Data to process:
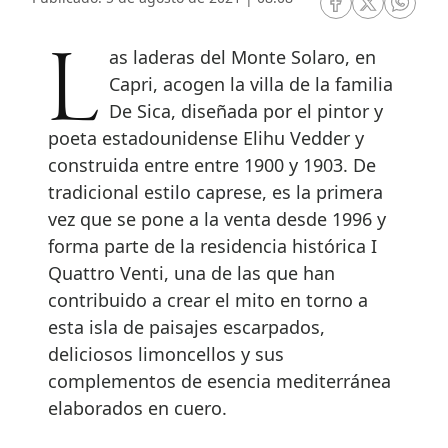
RRSS Facebook
RRSS Twitte
RRSS 
Las laderas del Monte Solaro, en
Capri, acogen la villa de la familia
De Sica, diseñada por el pintor y
poeta estadounidense Elihu Vedder y
construida entre entre 1900 y 1903. De
tradicional estilo caprese, es la primera
vez que se pone a la venta desde 1996 y
forma parte de la residencia histórica I
Quattro Venti, una de las que han
contribuido a crear el mito en torno a
esta isla de paisajes escarpados,
deliciosos limoncellos y sus
complementos de esencia mediterránea
elaborados en cuero.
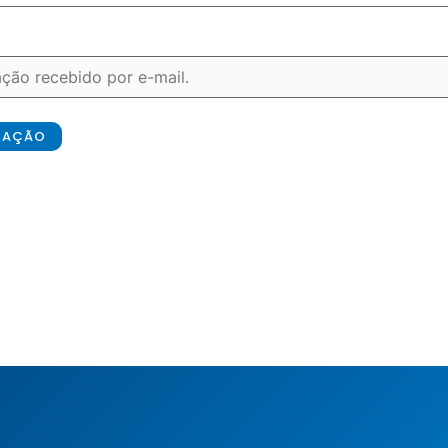
ICAÇÃO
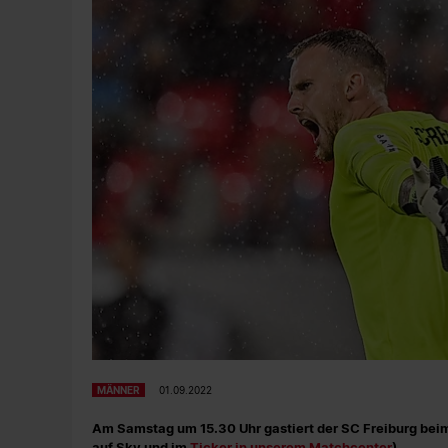
MÄNNER
01.09.2022
Am Samstag um 15.30 Uhr gastiert der SC Freiburg be
auf Sky und im
Ticker in unserem Matchcenter
).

The problem: Arrange everything from the first of the lines above down to the line that contains "tradicional estilo caprese, es la primera", both ends included, as a JSON list of strings with one string per line. Omit blank lines and leave the pictures out.

The completed task:
[
  "RRSS Facebook",
  "RRSS Twitte",
  "RRSS ",
  "Las laderas del Monte Solaro, en",
  "Capri, acogen la villa de la familia",
  "De Sica, diseñada por el pintor y",
  "poeta estadounidense Elihu Vedder y",
  "construida entre entre 1900 y 1903. De",
  "tradicional estilo caprese, es la primera"
]